Stored records
------------------------------------------------------------

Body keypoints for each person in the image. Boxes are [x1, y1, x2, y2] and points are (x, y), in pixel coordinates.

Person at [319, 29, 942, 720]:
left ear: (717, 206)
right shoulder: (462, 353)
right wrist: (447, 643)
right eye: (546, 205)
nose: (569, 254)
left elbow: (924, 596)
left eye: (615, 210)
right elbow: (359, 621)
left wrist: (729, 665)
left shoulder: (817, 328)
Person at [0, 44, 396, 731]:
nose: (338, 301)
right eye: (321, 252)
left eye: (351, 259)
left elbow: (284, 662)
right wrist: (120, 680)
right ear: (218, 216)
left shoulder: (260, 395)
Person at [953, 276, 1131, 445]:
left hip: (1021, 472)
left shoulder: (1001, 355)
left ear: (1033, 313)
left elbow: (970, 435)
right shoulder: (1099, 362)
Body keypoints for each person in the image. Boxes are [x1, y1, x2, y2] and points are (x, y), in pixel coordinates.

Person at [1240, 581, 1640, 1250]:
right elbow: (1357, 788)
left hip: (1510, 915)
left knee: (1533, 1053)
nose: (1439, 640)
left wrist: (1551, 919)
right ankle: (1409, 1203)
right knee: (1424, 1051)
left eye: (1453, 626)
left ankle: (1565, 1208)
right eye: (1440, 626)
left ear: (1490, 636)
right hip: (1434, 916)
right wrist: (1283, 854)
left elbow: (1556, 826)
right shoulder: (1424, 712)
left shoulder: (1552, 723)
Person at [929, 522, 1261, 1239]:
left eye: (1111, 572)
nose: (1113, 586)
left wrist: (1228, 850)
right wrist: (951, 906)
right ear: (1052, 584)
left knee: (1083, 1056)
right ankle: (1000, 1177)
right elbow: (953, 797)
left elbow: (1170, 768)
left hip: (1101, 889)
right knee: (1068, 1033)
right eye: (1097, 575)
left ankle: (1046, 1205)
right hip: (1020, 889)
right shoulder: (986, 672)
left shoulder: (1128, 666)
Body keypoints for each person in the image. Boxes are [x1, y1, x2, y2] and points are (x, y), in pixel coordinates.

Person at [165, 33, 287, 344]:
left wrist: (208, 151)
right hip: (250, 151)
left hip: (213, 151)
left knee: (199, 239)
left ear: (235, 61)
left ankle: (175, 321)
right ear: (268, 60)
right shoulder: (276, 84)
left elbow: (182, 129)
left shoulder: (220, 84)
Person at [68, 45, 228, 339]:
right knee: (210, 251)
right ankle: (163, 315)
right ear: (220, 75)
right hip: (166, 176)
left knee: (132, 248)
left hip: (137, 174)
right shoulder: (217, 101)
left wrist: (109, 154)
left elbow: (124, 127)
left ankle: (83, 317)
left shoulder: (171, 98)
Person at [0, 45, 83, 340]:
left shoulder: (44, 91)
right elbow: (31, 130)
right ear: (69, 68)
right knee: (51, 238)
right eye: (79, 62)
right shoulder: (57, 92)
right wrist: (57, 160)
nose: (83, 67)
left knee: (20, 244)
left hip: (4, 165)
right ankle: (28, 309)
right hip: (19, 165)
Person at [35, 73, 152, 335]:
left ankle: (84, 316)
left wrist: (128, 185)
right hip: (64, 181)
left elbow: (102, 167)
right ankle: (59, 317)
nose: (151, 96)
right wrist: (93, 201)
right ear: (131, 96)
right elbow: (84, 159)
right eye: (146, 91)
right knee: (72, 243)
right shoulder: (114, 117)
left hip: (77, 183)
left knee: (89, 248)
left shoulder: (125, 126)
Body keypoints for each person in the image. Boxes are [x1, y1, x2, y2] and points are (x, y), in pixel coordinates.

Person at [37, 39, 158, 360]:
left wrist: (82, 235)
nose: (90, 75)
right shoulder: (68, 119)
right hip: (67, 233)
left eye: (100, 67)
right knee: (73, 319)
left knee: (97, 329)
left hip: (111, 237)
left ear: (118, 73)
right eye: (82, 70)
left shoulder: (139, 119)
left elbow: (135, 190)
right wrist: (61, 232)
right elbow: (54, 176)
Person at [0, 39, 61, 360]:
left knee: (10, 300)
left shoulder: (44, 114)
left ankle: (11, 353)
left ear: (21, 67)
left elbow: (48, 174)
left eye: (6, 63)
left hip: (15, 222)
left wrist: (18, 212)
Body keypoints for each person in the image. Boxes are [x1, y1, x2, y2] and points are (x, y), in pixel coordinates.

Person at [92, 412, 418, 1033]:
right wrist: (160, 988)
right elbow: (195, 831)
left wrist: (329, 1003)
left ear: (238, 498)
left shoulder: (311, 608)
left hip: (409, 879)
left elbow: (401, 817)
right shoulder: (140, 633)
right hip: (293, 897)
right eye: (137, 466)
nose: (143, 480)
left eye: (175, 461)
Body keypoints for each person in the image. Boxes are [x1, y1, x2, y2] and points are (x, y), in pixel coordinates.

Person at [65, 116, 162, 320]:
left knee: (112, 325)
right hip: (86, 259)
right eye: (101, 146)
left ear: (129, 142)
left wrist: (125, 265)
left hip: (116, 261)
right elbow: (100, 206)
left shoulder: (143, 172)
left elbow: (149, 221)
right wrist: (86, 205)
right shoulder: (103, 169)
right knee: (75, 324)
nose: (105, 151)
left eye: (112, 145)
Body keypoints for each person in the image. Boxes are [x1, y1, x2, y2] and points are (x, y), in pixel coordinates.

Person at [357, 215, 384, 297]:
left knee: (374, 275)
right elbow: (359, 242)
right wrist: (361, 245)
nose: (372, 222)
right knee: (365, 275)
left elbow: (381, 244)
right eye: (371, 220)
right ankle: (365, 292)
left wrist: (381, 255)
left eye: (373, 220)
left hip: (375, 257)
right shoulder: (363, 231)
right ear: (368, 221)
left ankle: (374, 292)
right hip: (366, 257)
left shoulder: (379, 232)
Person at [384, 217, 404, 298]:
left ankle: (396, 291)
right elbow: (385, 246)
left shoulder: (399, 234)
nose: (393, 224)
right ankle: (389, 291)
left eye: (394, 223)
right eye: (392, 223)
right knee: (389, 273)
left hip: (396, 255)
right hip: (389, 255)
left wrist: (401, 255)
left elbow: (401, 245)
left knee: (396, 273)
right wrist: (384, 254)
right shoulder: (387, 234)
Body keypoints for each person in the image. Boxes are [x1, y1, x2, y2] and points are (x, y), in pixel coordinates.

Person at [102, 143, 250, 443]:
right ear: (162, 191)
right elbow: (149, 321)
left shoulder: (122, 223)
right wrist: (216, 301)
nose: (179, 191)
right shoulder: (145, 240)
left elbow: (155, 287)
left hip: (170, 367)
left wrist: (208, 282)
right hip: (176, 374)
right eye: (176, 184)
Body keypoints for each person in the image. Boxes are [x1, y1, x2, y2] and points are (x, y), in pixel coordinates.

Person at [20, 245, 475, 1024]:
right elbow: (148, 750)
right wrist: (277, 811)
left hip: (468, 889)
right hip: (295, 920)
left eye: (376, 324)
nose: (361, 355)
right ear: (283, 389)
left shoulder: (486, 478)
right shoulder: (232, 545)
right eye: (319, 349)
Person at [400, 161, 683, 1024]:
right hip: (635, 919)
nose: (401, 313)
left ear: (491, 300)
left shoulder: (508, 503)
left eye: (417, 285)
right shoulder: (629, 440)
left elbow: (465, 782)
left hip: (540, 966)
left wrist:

------------------------------------------------------------

What is being asked —
In this exercise, you retype all of the data exactly as it appears above.

Your response —
Body keypoints for each person in the image. Boxes are [x1, y1, x2, y2] and points are (x, y), in pixel coordinates.

Person at [319, 29, 942, 720]:
left ear: (717, 206)
right shoulder: (462, 353)
right wrist: (447, 643)
right eye: (546, 205)
nose: (569, 254)
left elbow: (924, 596)
left eye: (615, 210)
right elbow: (359, 621)
left wrist: (729, 665)
left shoulder: (817, 328)
Person at [0, 44, 396, 731]:
nose: (338, 301)
right eye: (321, 252)
left eye: (351, 259)
left elbow: (284, 662)
right wrist: (120, 680)
right ear: (218, 216)
left shoulder: (260, 395)
Person at [953, 276, 1131, 445]:
left hip: (1021, 472)
left shoulder: (1001, 355)
left ear: (1033, 313)
left elbow: (970, 435)
right shoulder: (1099, 362)
Body keypoints for each person in the image. Boxes are [x1, y1, x2, y2] and points are (x, y), in pixel coordinates.

Person at [1240, 581, 1640, 1250]:
right elbow: (1357, 788)
left hip: (1510, 915)
left knee: (1533, 1053)
nose: (1439, 640)
left wrist: (1551, 919)
right ankle: (1409, 1203)
right knee: (1424, 1051)
left eye: (1453, 626)
left ankle: (1565, 1208)
right eye: (1440, 626)
left ear: (1490, 636)
right hip: (1434, 916)
right wrist: (1283, 854)
left elbow: (1556, 826)
right shoulder: (1424, 712)
left shoulder: (1552, 723)
Person at [929, 522, 1261, 1239]:
left eye: (1111, 572)
nose: (1113, 586)
left wrist: (1228, 850)
right wrist: (951, 906)
right ear: (1052, 584)
left knee: (1083, 1056)
right ankle: (1000, 1177)
right elbow: (953, 797)
left elbow: (1170, 768)
left hip: (1101, 889)
right knee: (1068, 1033)
right eye: (1097, 575)
left ankle: (1046, 1205)
right hip: (1020, 889)
right shoulder: (986, 672)
left shoulder: (1128, 666)
Body keypoints for each person in the image. Boxes are [x1, y1, x2, y2] and points are (x, y), in pixel coordinates.

Person at [165, 33, 287, 344]:
left wrist: (208, 151)
right hip: (250, 151)
left hip: (213, 151)
left knee: (199, 239)
left ear: (235, 61)
left ankle: (175, 321)
right ear: (268, 60)
right shoulder: (276, 84)
left elbow: (182, 129)
left shoulder: (220, 84)
Person at [68, 45, 228, 339]:
right knee: (210, 251)
right ankle: (163, 315)
right ear: (220, 75)
right hip: (166, 176)
left knee: (132, 248)
left hip: (137, 174)
right shoulder: (217, 101)
left wrist: (109, 154)
left elbow: (124, 127)
left ankle: (83, 317)
left shoulder: (171, 98)
Person at [0, 45, 83, 340]:
left shoulder: (44, 91)
right elbow: (31, 130)
right ear: (69, 68)
right knee: (51, 238)
right eye: (79, 62)
right shoulder: (57, 92)
right wrist: (57, 160)
nose: (83, 67)
left knee: (20, 244)
left hip: (4, 165)
right ankle: (28, 309)
right hip: (19, 165)
Person at [35, 73, 152, 335]:
left ankle: (84, 316)
left wrist: (128, 185)
right hip: (64, 181)
left elbow: (102, 167)
right ankle: (59, 317)
nose: (151, 96)
right wrist: (93, 201)
right ear: (131, 96)
right elbow: (84, 159)
right eye: (146, 91)
right knee: (72, 243)
right shoulder: (114, 117)
left hip: (77, 183)
left knee: (89, 248)
left shoulder: (125, 126)
Body keypoints for each person in the image. Boxes are [x1, y1, x2, y2] and points are (x, y), in pixel coordinates.

Person at [37, 39, 158, 360]:
left wrist: (82, 235)
nose: (90, 75)
right shoulder: (68, 119)
right hip: (67, 233)
left eye: (100, 67)
right knee: (73, 319)
left knee: (97, 329)
left hip: (111, 237)
left ear: (118, 73)
right eye: (82, 70)
left shoulder: (139, 119)
left elbow: (135, 190)
right wrist: (61, 232)
right elbow: (54, 176)
Person at [0, 39, 61, 360]:
left knee: (10, 300)
left shoulder: (44, 114)
left ankle: (11, 353)
left ear: (21, 67)
left elbow: (48, 174)
left eye: (6, 63)
left hip: (15, 222)
left wrist: (18, 212)
Body keypoints for each person in the image. Boxes are [x1, y1, x2, y2] and points are (x, y), in pixel coordinates.

Person at [92, 412, 418, 1033]:
right wrist: (160, 988)
right elbow: (195, 831)
left wrist: (329, 1003)
left ear: (238, 498)
left shoulder: (311, 608)
left hip: (409, 879)
left elbow: (401, 817)
right shoulder: (140, 633)
right hip: (293, 897)
right eye: (137, 466)
nose: (143, 480)
left eye: (175, 461)
Body keypoints for each person in the image. Boxes are [x1, y1, x2, y2] and points are (x, y), in pixel coordinates.

Person at [65, 116, 162, 320]:
left knee: (112, 325)
right hip: (86, 259)
right eye: (101, 146)
left ear: (129, 142)
left wrist: (125, 265)
left hip: (116, 261)
right elbow: (100, 206)
left shoulder: (143, 172)
left elbow: (149, 221)
right wrist: (86, 205)
right shoulder: (103, 169)
right knee: (75, 324)
nose: (105, 151)
left eye: (112, 145)
Body keypoints for each person in the image. Boxes are [x1, y1, x2, y2] and points are (x, y), in pixel coordinates.

Person at [357, 215, 384, 297]:
left knee: (374, 275)
right elbow: (359, 242)
right wrist: (361, 245)
nose: (372, 222)
right knee: (365, 275)
left elbow: (381, 244)
right eye: (371, 220)
right ankle: (365, 292)
left wrist: (381, 255)
left eye: (373, 220)
left hip: (375, 257)
right shoulder: (363, 231)
right ear: (368, 221)
left ankle: (374, 292)
right hip: (366, 257)
left shoulder: (379, 232)
Person at [384, 217, 404, 298]:
left ankle: (396, 291)
right elbow: (385, 246)
left shoulder: (399, 234)
nose: (393, 224)
right ankle: (389, 291)
left eye: (394, 223)
right eye: (392, 223)
right knee: (389, 273)
left hip: (396, 255)
right hip: (389, 255)
left wrist: (401, 255)
left elbow: (401, 245)
left knee: (396, 273)
right wrist: (384, 254)
right shoulder: (387, 234)
Body keypoints for each person in the image. Boxes are [x1, y1, x2, y2] and points are (x, y), in pixel coordinates.

Person at [102, 143, 250, 443]:
right ear: (162, 191)
right elbow: (149, 321)
left shoulder: (122, 223)
right wrist: (216, 301)
nose: (179, 191)
right shoulder: (145, 240)
left elbow: (155, 287)
left hip: (170, 367)
left wrist: (208, 282)
right hip: (176, 374)
right eye: (176, 184)
Body keypoints for each person in the image. Boxes are [x1, y1, x2, y2] and points are (x, y), in pixel coordinates.

Person at [20, 245, 475, 1024]:
right elbow: (148, 750)
right wrist: (277, 811)
left hip: (468, 889)
right hip: (295, 920)
left eye: (376, 324)
nose: (361, 355)
right ear: (283, 389)
left shoulder: (486, 478)
right shoulder: (232, 545)
right eye: (319, 349)
Person at [400, 161, 683, 1024]:
right hip: (635, 919)
nose: (401, 313)
left ear: (491, 300)
left shoulder: (508, 503)
left eye: (417, 285)
right shoulder: (629, 440)
left elbow: (465, 782)
left hip: (540, 966)
left wrist:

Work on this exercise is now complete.